§ **MATERIAL SUPPLIED**:
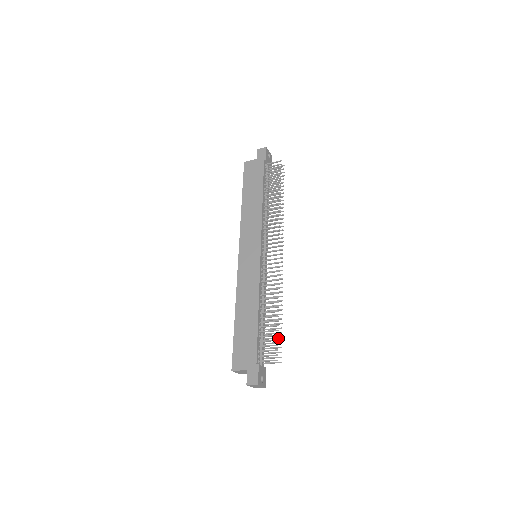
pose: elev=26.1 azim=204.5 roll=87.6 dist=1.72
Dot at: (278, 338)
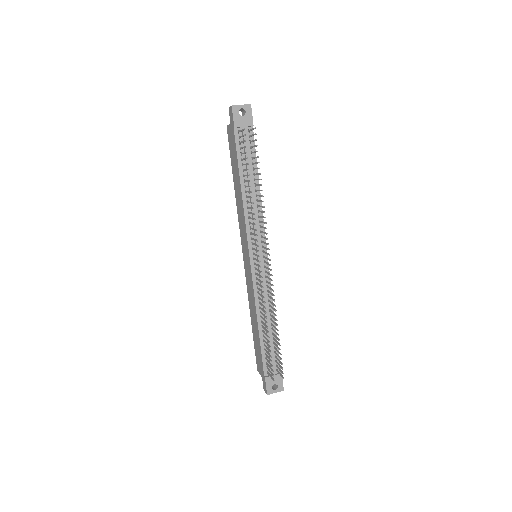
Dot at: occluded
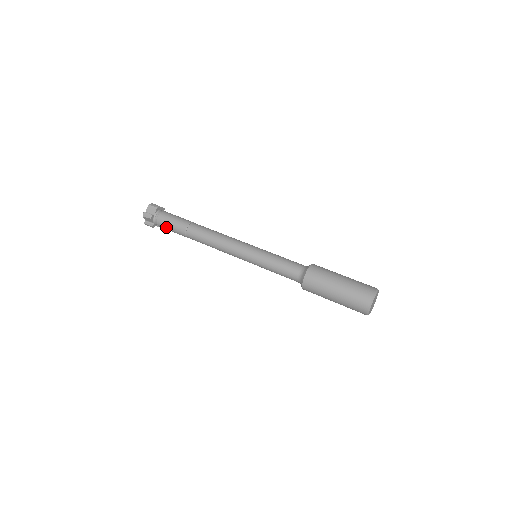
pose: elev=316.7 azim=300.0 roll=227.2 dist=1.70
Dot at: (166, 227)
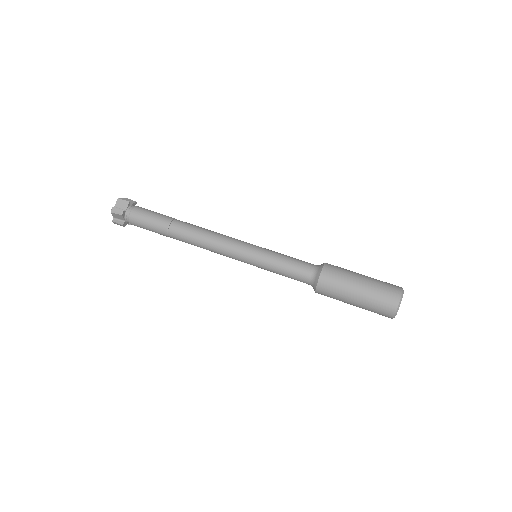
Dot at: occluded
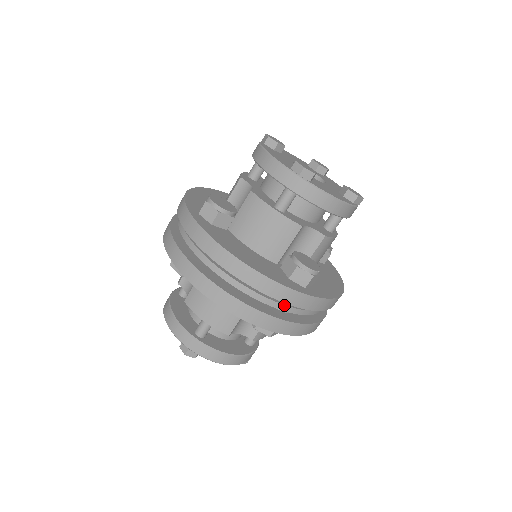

§ **TASK TO CARRY OUT**: Render every line of the items above as a Markdown table with the columns "Row" and "Line", where "Row" holds the row number. Skip blank lines and leave the pictures out.

§ **ANSWER TO THE PROBLEM**:
| Row | Line |
|---|---|
| 1 | pose: elev=26.1 azim=204.5 roll=87.6 dist=1.72 |
| 2 | Dot at: (278, 338) |
| 3 | Dot at: occluded |
| 4 | pose: elev=316.7 azim=300.0 roll=227.2 dist=1.70 |
| 5 | Dot at: (166, 227) |
| 6 | Dot at: occluded |